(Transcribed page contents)
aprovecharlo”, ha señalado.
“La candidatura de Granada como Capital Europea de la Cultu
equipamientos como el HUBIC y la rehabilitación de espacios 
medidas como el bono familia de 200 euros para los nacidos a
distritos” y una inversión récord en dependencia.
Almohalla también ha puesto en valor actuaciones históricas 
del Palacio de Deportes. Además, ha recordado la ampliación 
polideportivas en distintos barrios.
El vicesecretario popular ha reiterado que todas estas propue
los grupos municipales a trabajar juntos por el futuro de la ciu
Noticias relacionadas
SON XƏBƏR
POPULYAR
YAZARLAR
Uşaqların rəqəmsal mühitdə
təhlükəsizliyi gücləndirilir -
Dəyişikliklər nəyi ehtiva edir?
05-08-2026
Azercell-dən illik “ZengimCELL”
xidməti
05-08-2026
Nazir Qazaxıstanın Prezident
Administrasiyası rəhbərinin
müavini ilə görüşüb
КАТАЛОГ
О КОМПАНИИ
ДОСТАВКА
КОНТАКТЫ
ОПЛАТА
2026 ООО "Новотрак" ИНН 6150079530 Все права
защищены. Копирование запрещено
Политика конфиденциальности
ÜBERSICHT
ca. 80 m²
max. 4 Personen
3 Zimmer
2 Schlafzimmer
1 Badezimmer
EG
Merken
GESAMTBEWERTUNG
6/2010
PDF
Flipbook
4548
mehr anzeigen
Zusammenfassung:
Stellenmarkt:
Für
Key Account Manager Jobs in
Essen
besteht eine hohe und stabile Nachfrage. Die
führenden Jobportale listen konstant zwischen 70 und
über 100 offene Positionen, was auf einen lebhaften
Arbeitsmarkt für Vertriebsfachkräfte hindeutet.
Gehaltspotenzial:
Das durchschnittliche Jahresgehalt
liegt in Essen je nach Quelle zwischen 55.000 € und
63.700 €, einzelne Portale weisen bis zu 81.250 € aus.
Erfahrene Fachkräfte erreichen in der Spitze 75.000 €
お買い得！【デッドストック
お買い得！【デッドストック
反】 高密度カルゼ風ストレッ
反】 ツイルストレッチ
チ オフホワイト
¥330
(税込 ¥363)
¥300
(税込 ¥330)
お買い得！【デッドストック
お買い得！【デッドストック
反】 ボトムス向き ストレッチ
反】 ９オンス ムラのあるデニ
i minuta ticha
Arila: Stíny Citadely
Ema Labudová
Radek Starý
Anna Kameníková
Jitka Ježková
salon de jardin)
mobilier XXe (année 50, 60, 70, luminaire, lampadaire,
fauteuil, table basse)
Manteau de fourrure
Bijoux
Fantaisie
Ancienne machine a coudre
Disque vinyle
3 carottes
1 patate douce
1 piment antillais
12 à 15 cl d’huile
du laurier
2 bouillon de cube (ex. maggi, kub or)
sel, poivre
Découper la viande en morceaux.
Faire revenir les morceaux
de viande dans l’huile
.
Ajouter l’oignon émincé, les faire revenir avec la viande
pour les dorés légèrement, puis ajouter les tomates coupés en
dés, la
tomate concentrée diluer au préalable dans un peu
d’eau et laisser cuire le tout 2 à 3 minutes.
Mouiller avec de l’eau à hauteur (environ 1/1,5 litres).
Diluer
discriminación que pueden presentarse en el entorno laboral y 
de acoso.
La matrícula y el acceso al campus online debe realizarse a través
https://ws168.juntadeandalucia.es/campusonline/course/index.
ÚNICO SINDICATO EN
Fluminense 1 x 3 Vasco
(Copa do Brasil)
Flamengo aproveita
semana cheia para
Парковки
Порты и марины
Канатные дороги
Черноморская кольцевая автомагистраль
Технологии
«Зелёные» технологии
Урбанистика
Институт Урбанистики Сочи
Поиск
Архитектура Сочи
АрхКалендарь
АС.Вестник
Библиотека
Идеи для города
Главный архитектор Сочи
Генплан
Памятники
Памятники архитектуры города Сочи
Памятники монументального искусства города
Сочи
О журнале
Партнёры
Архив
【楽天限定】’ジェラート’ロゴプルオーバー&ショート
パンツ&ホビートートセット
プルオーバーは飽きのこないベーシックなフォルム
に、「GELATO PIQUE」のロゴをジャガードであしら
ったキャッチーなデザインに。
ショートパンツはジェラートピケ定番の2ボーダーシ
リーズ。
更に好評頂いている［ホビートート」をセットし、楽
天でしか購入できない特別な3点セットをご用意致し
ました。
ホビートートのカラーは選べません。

# Work instruction
Convert everything from the start of the items down to the line containing "Uşaqların rəqəmsal mühitdə", both ends included, into a Markdown table with the columns Row and Line. Leave out any blank lines.

# Solution for this exercise
| Row | Line |
|---|---|
| 1 | aprovecharlo”, ha señalado. |
| 2 | “La candidatura de Granada como Capital Europea de la Cultu |
| 3 | equipamientos como el HUBIC y la rehabilitación de espacios  |
| 4 | medidas como el bono familia de 200 euros para los nacidos a |
| 5 | distritos” y una inversión récord en dependencia. |
| 6 | Almohalla también ha puesto en valor actuaciones históricas  |
| 7 | del Palacio de Deportes. Además, ha recordado la ampliación  |
| 8 | polideportivas en distintos barrios. |
| 9 | El vicesecretario popular ha reiterado que todas estas propue |
| 10 | los grupos municipales a trabajar juntos por el futuro de la ciu |
| 11 | Noticias relacionadas |
| 12 | SON XƏBƏR |
| 13 | POPULYAR |
| 14 | YAZARLAR |
| 15 | Uşaqların rəqəmsal mühitdə |